Sabato 2, il giorno in cui sono stati proclamati i vincitori dell’esibizione, cioè gli animali più belli, il presidente della Rural, l’associazione che riunisce i più grossi produttori agricoli, ha finalmente tenuto il suo discorso. Ha usato un tono conciliante ed ha chiesto semplicemente che il governo prepari e segua una seria politica agraria. Vicino a lui c’erano quasi tutti i leader dell’opposizione.
Circa due ore dopo, come se si trattasse di una partita di pallone o di una competizione, il presidente, Cristina Kirchner, ha dato la sua prima conferenza stampa. Un po’ monotona, senza domande sagaci o polemiche. Il giornalismo ci ha fatto una pessima figura.
Tanto Miguens quanto Cristina hanno evitato di parlare del loro confronto mentre i capi dell’ opposizione stanno già preparando la loro campagna, con l’idea chiara che, dopo i fatti degli ultimi mesi, ormai nessun governo è possibile senza l’appoggio della campagna.
La Rural ha chiuso i battenti il 5 agosto.
In questa caotica situazione acquista sempre più popolarità e simpatia il sindaco di Buenos Aires, l’ing. Maurizio Macri. Un uomo con l’aria del bravo ragazzo, la cui più lampante virtù, fino ad ora, è quella di saper capitalizzare gli errori dei Kirchner. In pratica, non deve fare niente. Non deve parlare, non deve fare progetti, ma solo aspettare che la coppia presidenziale agisca e poi assumere degli atteggiamenti opposti ai suoi.

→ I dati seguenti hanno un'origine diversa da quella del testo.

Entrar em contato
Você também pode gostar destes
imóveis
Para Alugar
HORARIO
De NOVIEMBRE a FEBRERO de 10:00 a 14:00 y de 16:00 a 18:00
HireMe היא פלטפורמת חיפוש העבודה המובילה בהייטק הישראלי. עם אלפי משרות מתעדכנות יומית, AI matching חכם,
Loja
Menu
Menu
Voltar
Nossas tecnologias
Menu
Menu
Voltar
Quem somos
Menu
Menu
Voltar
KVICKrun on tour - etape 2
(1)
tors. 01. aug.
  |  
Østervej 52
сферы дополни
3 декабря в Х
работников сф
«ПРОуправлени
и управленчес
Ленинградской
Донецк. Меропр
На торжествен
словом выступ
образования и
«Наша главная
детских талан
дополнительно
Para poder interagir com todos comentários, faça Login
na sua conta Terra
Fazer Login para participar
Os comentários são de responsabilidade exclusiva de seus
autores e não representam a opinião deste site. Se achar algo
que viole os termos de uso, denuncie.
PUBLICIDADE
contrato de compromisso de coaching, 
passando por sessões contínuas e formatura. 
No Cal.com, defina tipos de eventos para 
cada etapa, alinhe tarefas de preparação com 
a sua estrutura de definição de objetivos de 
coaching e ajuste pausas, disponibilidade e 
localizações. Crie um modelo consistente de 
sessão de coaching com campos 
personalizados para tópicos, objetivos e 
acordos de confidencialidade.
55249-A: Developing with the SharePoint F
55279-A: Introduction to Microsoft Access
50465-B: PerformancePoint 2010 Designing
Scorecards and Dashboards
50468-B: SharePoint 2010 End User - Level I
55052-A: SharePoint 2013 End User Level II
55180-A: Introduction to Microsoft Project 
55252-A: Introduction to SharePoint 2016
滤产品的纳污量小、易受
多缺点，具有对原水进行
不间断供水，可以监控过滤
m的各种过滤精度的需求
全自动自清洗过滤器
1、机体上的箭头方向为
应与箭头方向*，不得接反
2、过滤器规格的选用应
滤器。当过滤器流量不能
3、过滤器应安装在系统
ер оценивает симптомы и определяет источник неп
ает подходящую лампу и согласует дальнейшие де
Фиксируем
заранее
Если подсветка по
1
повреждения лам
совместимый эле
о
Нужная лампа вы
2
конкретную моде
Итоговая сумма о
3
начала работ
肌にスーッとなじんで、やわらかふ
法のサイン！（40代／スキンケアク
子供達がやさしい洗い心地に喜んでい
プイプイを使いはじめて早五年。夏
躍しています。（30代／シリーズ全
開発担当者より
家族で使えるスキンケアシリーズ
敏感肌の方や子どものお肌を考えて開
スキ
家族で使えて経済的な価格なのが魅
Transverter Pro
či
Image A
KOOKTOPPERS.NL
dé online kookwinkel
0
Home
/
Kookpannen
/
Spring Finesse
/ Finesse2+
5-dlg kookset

Sembra averlo capito molto bene perché sta appoggiando gli agricoltori e gli allevatori di bestiame e consegue sempre più consenso con trovate semplici ed un po’ scontate.
L’ingegnere ha gli occhi azzurri, ha studiato in una scuola cattolica, è di poche parole. Ha vinto con una campagna a base di facili slogan del tipo; “Va a ser bueno, Buenos Aires”, ha promesso un’educazione migliore per le classi meno abbienti, salute e sicurezza.
A Buenos Aires l’educazione fa acqua da tutte le parti. La sanità idem con patate, della sicurezza è meglio non parlare, ma Macri ha… gli occhi azzurri. Una lancia in suo favore bisogna spezzarla: si commenta, infatti, che in alcuni quartieri stia facendo asfaltare di nuovo le strade, ma di questo non ho visto ancora niente. Forse è solo questione di tempo. E’ sindaco dal mese di marzo, anche se la sua influenza sul governo della città risale agli ultimi mesi dell’anno scorso. È troppo presto per tirare le somme, aspettiamo e stiamo a vedere.
C’è da dire anche che Maurizio non piace solo perché ha studiato, è bello e sembra un bravo figliolo ma anche perché è d’origine italiana, come la maggior parte della gente di qui. Il nonno di Maurizio, Giorgio Macri, era calabrese ed è emigrato in Argentina nel dopo guerra, probabilmente nel 1948. Era colto, anche se nessuno lo sa, ed in Italia aveva simpatizzato per il partito ‘Un uomo qualunque’; aveva anche lavorato nel giornale omonimo. Di lui non si parla, eppure apparteneva al gruppo di persone che hanno contribuito con il loro cervello e la loro attività a mantenere la cultura italiana in questa Nazione.
I figli Franco ed Antonio lo hanno raggiunto nel 1949. Giorgio, in Argentina, ha aperto un’impresa di costruzioni. Lui ed i figli lavoravano con i loro operai. Per questo si è diffusa la credenza che “piegassero i tubi con le mani”.
Sarà vero, però Antonio Macri era un uomo coltissimo, squisito, un vero signore, di cui sono stata buona conoscente e che mi meravigliava spesso per la sua cultura. Altrettanto colto è Franco, che in Italia ha studiato con i salesiani. I due fratelli Macri, che avevano ereditato dal padre un’impresa ben avviata, hanno poi fatto i soldi a palate, perciò la gente ha nei riguardi di Franco, Tornino è già morto, un sentimento di odio – amore, che supera con Maurizio.